— EXERCISE GOAL —
Can you set down the full excerpt on COVID-19 booster uptake among health care workers, word for word?

[EXTRACT TO READ — start]

Statistical analyses were performed with IBM® SPSS® Statistics Version 28.0, R was used to calculate the time between COVID-19 doses and date of eligibility for booster dose. p-value of <0.05 in the two-sided test was considered as statistical significance. Descriptive statistics were performed, and numerical variables were represented as mean (±SD), median (IQR), or n (%) for categorical variables. Chi-square tests were used to evaluate COVID-19 booster hesitancy as of 10 December 2021 despite eligibility. The Kaplan–Meier method was used to estimate the cumulative coverage of the COVID-19 vaccine, and log-rank tests were used to compare the difference across subgroups. Cox regression models were used to examine the predictors of delayed COVID-19 1st dose and booster vaccination. Finally, the cumulative COVID-19 booster uptake rate was plotted against time and correlated with media announcements, vaccination changes, and COVID-19 case numbers.

2.5. Ethical Considerations

The study, analysis, and publication of results were approved by the NHG Domain-Specific Review Board (DSRB) on 28 December 2021. This is an ethical component body.

3. Results

A total of 98.5% of all 891 HCW had completed their COVID-19 primary vaccination series and were fully vaccinated (Figure 1). As of 10 December 2021, 73.8% of eligible and fully vaccinated HCW had taken the booster, while 26.2% were still hesitant, despite already being eligible for the booster vaccine. Demographics of HCW sampled and proportions in terms of sex, workplace and profession are depicted in Table 1.

[EXTRACT TO READ — finish]
[STORED DATA — start]

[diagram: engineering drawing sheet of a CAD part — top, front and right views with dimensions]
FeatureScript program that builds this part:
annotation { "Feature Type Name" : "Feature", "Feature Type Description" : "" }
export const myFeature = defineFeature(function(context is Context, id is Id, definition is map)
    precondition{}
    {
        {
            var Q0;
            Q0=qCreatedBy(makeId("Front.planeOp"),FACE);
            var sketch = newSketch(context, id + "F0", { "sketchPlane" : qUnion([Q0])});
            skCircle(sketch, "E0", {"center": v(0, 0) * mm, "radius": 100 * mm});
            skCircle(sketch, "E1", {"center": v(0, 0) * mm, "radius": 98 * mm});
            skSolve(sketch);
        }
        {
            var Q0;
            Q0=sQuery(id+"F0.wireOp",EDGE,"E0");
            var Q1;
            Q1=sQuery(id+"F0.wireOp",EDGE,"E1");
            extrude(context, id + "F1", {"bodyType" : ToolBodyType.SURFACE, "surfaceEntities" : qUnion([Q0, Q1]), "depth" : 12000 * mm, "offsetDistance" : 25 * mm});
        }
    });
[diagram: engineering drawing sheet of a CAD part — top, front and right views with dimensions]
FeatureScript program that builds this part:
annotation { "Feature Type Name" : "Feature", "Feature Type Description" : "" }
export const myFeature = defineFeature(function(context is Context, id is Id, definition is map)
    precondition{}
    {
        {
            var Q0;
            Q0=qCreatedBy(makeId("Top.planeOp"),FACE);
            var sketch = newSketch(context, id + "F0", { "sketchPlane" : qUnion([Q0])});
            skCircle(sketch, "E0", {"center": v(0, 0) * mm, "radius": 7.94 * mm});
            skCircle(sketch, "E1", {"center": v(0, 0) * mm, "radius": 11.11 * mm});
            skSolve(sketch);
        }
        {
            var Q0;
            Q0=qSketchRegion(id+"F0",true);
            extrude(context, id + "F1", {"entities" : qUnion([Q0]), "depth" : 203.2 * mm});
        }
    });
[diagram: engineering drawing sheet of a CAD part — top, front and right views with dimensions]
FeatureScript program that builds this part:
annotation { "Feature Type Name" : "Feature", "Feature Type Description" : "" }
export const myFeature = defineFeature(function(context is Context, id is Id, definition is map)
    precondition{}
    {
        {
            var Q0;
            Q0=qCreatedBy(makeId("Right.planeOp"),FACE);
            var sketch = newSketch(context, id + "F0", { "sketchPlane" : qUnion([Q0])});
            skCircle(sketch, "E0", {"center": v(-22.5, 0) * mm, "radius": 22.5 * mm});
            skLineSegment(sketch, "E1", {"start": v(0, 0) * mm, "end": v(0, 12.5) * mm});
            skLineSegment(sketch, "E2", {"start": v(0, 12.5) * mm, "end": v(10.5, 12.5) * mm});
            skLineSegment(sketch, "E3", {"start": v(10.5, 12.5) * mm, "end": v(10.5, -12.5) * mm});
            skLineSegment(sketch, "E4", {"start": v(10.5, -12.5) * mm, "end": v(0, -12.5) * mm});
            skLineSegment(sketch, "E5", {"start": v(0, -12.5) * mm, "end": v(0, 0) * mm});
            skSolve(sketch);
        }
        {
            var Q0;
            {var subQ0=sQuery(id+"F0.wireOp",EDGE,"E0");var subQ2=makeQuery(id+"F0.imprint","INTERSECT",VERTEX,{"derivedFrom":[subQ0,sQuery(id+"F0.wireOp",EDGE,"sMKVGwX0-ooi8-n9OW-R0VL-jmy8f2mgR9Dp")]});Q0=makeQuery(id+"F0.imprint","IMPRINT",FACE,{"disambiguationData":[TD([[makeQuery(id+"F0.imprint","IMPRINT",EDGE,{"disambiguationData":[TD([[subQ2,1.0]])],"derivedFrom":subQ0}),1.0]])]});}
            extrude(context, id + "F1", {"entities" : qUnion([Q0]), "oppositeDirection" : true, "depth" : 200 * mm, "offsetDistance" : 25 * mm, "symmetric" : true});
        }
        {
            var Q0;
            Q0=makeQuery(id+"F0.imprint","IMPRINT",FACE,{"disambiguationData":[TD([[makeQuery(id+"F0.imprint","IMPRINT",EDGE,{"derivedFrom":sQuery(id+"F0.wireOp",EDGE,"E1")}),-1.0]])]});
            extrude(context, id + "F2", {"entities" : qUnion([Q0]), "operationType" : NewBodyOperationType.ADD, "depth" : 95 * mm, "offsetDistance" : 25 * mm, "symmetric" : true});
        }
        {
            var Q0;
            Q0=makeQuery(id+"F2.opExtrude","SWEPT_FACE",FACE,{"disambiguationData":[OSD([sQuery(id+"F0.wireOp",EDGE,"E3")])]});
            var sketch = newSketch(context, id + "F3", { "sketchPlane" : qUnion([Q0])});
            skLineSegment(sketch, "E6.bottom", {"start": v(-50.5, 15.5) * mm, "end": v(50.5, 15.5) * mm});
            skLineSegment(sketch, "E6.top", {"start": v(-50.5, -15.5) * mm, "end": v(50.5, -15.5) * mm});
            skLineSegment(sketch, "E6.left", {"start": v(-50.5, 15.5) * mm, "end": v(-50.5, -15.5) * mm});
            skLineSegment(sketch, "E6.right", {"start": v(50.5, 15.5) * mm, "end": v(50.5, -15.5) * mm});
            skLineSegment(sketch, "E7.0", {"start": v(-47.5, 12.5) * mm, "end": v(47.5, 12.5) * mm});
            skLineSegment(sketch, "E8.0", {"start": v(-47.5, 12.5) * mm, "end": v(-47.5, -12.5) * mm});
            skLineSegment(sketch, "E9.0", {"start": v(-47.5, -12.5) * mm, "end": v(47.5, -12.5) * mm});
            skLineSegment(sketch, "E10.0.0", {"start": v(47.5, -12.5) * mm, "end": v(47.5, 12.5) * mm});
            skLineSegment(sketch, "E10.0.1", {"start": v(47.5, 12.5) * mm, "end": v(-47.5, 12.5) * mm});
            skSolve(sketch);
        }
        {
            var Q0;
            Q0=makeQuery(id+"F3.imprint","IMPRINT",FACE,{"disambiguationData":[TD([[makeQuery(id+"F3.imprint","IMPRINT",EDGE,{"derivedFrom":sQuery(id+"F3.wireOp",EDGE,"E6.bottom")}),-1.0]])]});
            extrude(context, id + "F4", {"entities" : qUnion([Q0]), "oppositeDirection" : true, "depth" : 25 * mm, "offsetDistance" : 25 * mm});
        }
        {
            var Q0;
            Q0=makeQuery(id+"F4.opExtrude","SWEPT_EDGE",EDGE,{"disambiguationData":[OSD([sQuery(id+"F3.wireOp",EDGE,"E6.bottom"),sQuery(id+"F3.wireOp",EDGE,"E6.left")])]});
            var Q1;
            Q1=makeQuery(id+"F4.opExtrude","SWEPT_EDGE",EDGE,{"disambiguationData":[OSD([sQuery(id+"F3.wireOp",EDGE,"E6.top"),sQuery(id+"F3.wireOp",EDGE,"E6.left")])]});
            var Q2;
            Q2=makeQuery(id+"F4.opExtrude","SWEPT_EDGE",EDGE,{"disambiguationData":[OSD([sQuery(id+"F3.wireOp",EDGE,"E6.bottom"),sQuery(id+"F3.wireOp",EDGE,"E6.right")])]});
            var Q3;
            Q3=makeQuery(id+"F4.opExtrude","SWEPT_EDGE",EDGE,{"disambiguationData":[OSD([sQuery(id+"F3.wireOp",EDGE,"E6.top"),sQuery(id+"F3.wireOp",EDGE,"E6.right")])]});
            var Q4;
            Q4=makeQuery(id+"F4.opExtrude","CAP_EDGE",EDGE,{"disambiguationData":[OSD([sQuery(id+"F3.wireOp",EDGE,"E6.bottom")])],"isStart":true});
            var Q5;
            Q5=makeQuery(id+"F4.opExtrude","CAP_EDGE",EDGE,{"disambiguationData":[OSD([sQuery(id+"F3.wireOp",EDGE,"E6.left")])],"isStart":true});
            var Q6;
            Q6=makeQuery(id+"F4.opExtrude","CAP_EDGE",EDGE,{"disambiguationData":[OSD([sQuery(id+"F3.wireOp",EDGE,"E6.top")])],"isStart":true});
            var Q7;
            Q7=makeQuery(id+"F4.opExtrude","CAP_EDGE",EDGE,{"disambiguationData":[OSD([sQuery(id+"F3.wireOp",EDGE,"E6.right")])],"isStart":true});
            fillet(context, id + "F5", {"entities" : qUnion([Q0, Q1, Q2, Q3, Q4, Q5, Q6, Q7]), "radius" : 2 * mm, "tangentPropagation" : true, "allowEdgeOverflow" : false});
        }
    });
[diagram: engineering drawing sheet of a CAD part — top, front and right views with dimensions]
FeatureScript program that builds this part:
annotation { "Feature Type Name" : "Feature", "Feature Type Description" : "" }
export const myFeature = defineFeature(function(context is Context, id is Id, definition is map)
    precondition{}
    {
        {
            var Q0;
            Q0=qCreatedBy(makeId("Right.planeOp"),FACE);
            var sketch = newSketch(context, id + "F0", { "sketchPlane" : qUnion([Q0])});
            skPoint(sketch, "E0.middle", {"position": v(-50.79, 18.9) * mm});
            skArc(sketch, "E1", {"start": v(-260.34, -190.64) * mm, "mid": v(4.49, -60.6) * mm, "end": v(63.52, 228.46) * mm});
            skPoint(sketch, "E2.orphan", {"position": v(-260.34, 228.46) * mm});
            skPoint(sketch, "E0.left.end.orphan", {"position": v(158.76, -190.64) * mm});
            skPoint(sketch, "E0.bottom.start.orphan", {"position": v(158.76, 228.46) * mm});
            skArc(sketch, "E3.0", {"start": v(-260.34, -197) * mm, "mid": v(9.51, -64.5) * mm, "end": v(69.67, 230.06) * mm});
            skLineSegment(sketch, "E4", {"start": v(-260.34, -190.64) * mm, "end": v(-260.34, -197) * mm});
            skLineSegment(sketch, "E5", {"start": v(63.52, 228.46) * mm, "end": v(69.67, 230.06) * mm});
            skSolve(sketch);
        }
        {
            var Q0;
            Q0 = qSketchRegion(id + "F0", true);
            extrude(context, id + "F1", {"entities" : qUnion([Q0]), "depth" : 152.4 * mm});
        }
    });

[STORED DATA — finish]

— TASK OUTPUT —
Statistical analyses were performed with IBM® SPSS® Statistics Version 28.0, R was used to calculate the time between COVID-19 doses and date of eligibility for booster dose. p-value of <0.05 in the two-sided test was considered as statistical significance. Descriptive statistics were performed, and numerical variables were represented as mean (±SD), median (IQR), or n (%) for categorical variables. Chi-square tests were used to evaluate COVID-19 booster hesitancy as of 10 December 2021 despite eligibility. The Kaplan–Meier method was used to estimate the cumulative coverage of the COVID-19 vaccine, and log-rank tests were used to compare the difference across subgroups. Cox regression models were used to examine the predictors of delayed COVID-19 1st dose and booster vaccination. Finally, the cumulative COVID-19 booster uptake rate was plotted against time and correlated with media announcements, vaccination changes, and COVID-19 case numbers.

2.5. Ethical Considerations

The study, analysis, and publication of results were approved by the NHG Domain-Specific Review Board (DSRB) on 28 December 2021. This is an ethical component body.

3. Results

A total of 98.5% of all 891 HCW had completed their COVID-19 primary vaccination series and were fully vaccinated (Figure 1). As of 10 December 2021, 73.8% of eligible and fully vaccinated HCW had taken the booster, while 26.2% were still hesitant, despite already being eligible for the booster vaccine. Demographics of HCW sampled and proportions in terms of sex, workplace and profession are depicted in Table 1.